**Aufgabenstellung**
Gib alle Zeilen unten Zeichen für Zeichen wieder, lass aber die Bildmarkierungen weg.

**Übungsdaten**
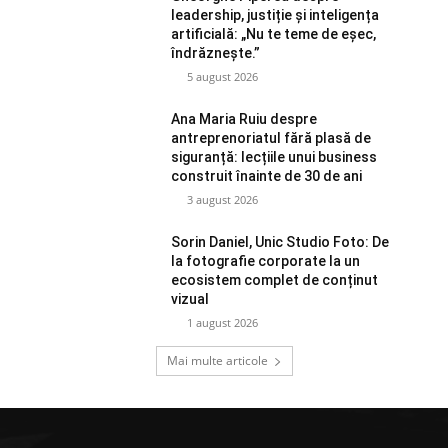
leadership, justiție și inteligența
artificială: „Nu te teme de eșec,
îndrăznește.”
5 august 2026
Ana Maria Ruiu despre
antreprenoriatul fără plasă de
siguranță: lecțiile unui business
construit înainte de 30 de ani
3 august 2026
Sorin Daniel, Unic Studio Foto: De
la fotografie corporate la un
ecosistem complet de conținut
vizual
1 august 2026
Mai multe articole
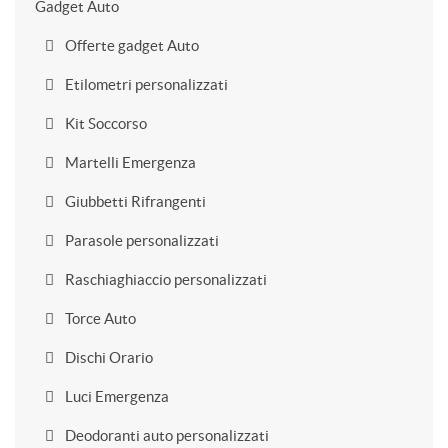
Gadget Auto
Offerte gadget Auto
Etilometri personalizzati
Kit Soccorso
Martelli Emergenza
Giubbetti Rifrangenti
Parasole personalizzati
Raschiaghiaccio personalizzati
Torce Auto
Dischi Orario
Luci Emergenza
Deodoranti auto personalizzati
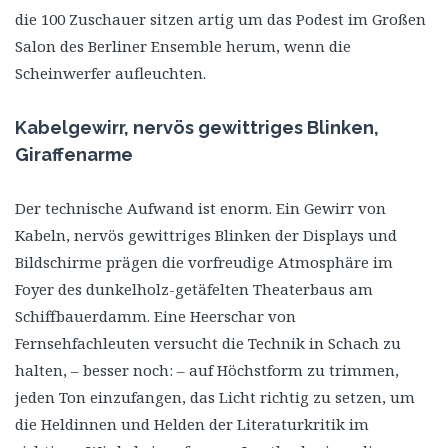
die 100 Zuschauer sitzen artig um das Podest im Großen
Salon des Berliner Ensemble herum, wenn die
Scheinwerfer aufleuchten.
Kabelgewirr, nervös gewittriges Blinken,
Giraffenarme
Der technische Aufwand ist enorm. Ein Gewirr von
Kabeln, nervös gewittriges Blinken der Displays und
Bildschirme prägen die vorfreudige Atmosphäre im
Foyer des dunkelholz-getäfelten Theaterbaus am
Schiffbauerdamm. Eine Heerschar von
Fernsehfachleuten versucht die Technik in Schach zu
halten, – besser noch: – auf Höchstform zu trimmen,
jeden Ton einzufangen, das Licht richtig zu setzen, um
die Heldinnen und Helden der Literaturkritik im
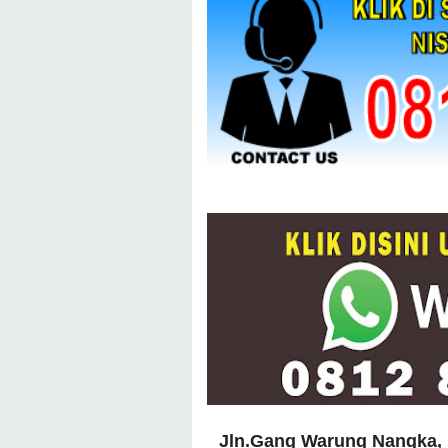
Jln.Gang Warung Nangka, 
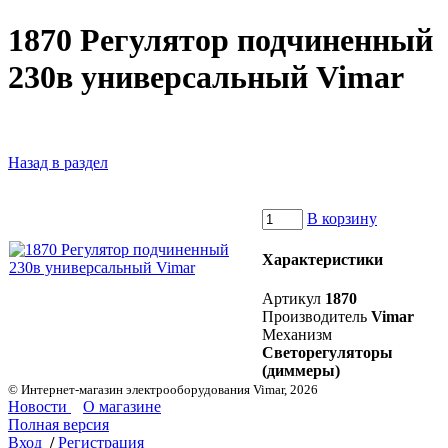
1870 Регулятор подчиненный
230в универсальный Vimar
Назад в раздел
В корзину
Характеристики
Артикул
1870
Производитель
Vimar
Механизм
Светорегуляторы
(диммеры)
© Интернет-магазин электрооборудования Vimar, 2026
Новости
О магазине
Полная версия
Вход
/
Регистрация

**Lösung**
leadership, justiție și inteligența
artificială: „Nu te teme de eșec,
îndrăznește.”
5 august 2026
Ana Maria Ruiu despre
antreprenoriatul fără plasă de
siguranță: lecțiile unui business
construit înainte de 30 de ani
3 august 2026
Sorin Daniel, Unic Studio Foto: De
la fotografie corporate la un
ecosistem complet de conținut
vizual
1 august 2026
Mai multe articole
Gadget Auto
Offerte gadget Auto
Etilometri personalizzati
Kit Soccorso
Martelli Emergenza
Giubbetti Rifrangenti
Parasole personalizzati
Raschiaghiaccio personalizzati
Torce Auto
Dischi Orario
Luci Emergenza
Deodoranti auto personalizzati
die 100 Zuschauer sitzen artig um das Podest im Großen
Salon des Berliner Ensemble herum, wenn die
Scheinwerfer aufleuchten.
Kabelgewirr, nervös gewittriges Blinken,
Giraffenarme
Der technische Aufwand ist enorm. Ein Gewirr von
Kabeln, nervös gewittriges Blinken der Displays und
Bildschirme prägen die vorfreudige Atmosphäre im
Foyer des dunkelholz-getäfelten Theaterbaus am
Schiffbauerdamm. Eine Heerschar von
Fernsehfachleuten versucht die Technik in Schach zu
halten, – besser noch: – auf Höchstform zu trimmen,
jeden Ton einzufangen, das Licht richtig zu setzen, um
die Heldinnen und Helden der Literaturkritik im
Jln.Gang Warung Nangka, 
1870 Регулятор подчиненный
230в универсальный Vimar
Назад в раздел
В корзину
Характеристики
Артикул
1870
Производитель
Vimar
Механизм
Светорегуляторы
(диммеры)
© Интернет-магазин электрооборудования Vimar, 2026
Новости
О магазине
Полная версия
Вход
/
Регистрация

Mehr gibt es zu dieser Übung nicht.